You can also purchase said paint from the sponsor of this forum.


www.megahobby.com


----------



## John P (Sep 1, 1999)

And the old standby www.squadron.com


----------



## kit-junkie (Apr 8, 2005)

...or you can just go the the nearest craft or department store and buy a rattle can of Krylon Clear Matte. It's worked well for me.


----------



## KINGZILLA (Aug 27, 2005)

Hey thanks all,I went with Hobbylinc,wow!! under $3.00 a can.


----------



## Mark McGovern (Apr 25, 1999)

KingZ,

What kit-junkie said. You can get twice as much paint for under $3.00 a can by using Krylon or other brands. If you must have a specific color put out by Testors or another hobby paint manufacturer, so be it. But flat white or gloss black looks pretty much the same no matter who makes it, so why waste your precious hobby buck$ on tiny little cans?

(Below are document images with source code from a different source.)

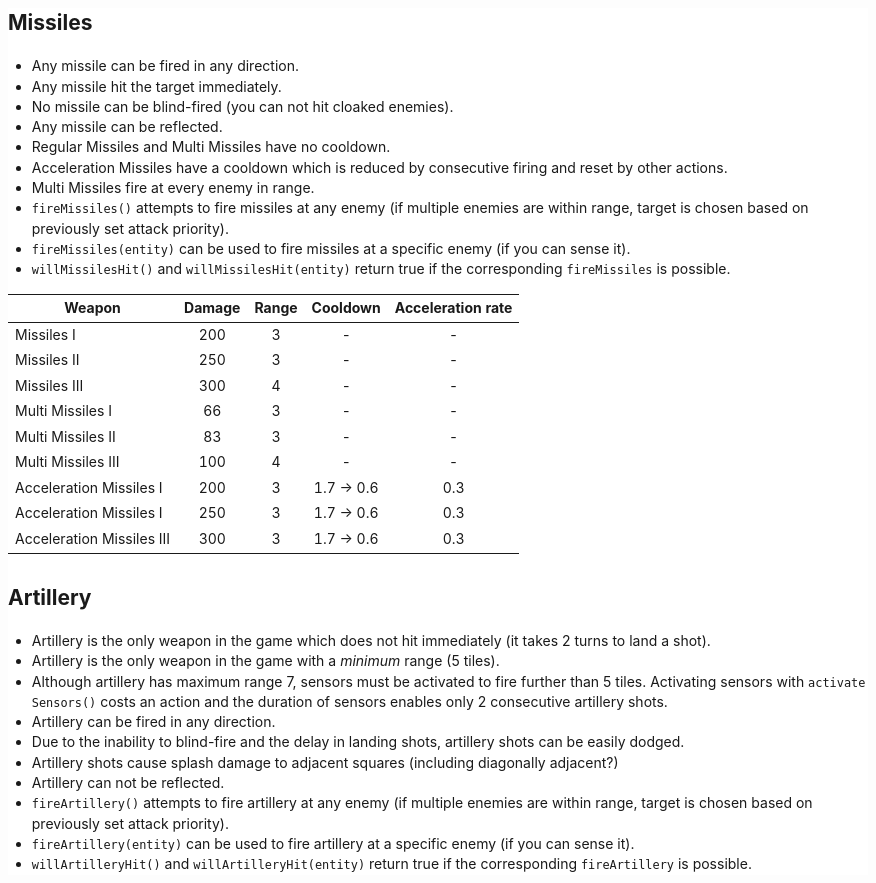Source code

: ## Missiles

- Any missile can be fired in any direction.
- Any missile hit the target immediately.
- No missile can be blind-fired (you can not hit cloaked enemies).
- Any missile can be reflected.
- Regular Missiles and Multi Missiles have no cooldown.
- Acceleration Missiles have a cooldown which is reduced by consecutive firing and reset by other actions.
- Multi Missiles fire at every enemy in range.
- `fireMissiles()` attempts to fire missiles at any enemy (if multiple enemies are within range, target is chosen based on previously set attack priority).
- `fireMissiles(entity)` can be used to fire missiles at a specific enemy (if you can sense it).
- `willMissilesHit()` and `willMissilesHit(entity)` return true if the corresponding `fireMissiles` is possible.

| Weapon                    | Damage        | Range | Cooldown         | Acceleration rate |
| --------------------------|:-------------:|:-----:|:----------------:|:-----------------:|
| Missiles I                | 200           | 3     |     -            |    -              |
| Missiles II               | 250           | 3     |     -            |    -              |
| Missiles III              | 300           | 4     |     -            |    -              |
| Multi Missiles I          | 66            | 3     |     -            |    -              |
| Multi Missiles II         | 83            | 3     |     -            |    -              |
| Multi Missiles III        | 100           | 4     |     -            |    -              |
| Acceleration Missiles I   | 200           | 3     |     1.7 → 0.6    |    0.3            |
| Acceleration Missiles I   | 250           | 3     |     1.7 → 0.6    |    0.3            |
| Acceleration Missiles III | 300           | 3     |     1.7 → 0.6    |    0.3            |

## Artillery

- Artillery is the only weapon in the game which does not hit immediately (it takes 2 turns to land a shot).
- Artillery is the only weapon in the game with a _minimum_ range (5 tiles).
- Although artillery has maximum range 7, sensors must be activated to fire further than 5 tiles. Activating sensors with `activateSensors()` costs an action and the duration of sensors enables only 2 consecutive artillery shots.
- Artillery can be fired in any direction.
- Due to the inability to blind-fire and the delay in landing shots, artillery shots can be easily dodged.
- Artillery shots cause splash damage to adjacent squares (including diagonally adjacent?)
- Artillery can not be reflected.
- `fireArtillery()` attempts to fire artillery at any enemy (if multiple enemies are within range, target is chosen based on previously set attack priority).
- `fireArtillery(entity)` can be used to fire artillery at a specific enemy (if you can sense it).
- `willArtilleryHit()` and `willArtilleryHit(entity)` return true if the corresponding `fireArtillery` is possible.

That said I really do like Dullcote myself but, if I can't find it for some reason, I'll use the other products.

Mark McG.


----------



## KINGZILLA (Aug 27, 2005)

*Dull coat because.....*

In recent years when I've built figure kits,I find spray primeing,then painting them with waterbase paints is much less messy,then I add a nice coat of dull coat to seal the paint in. Yes I'm very familier with the flat paints. It's worth a try..... :wave:


----------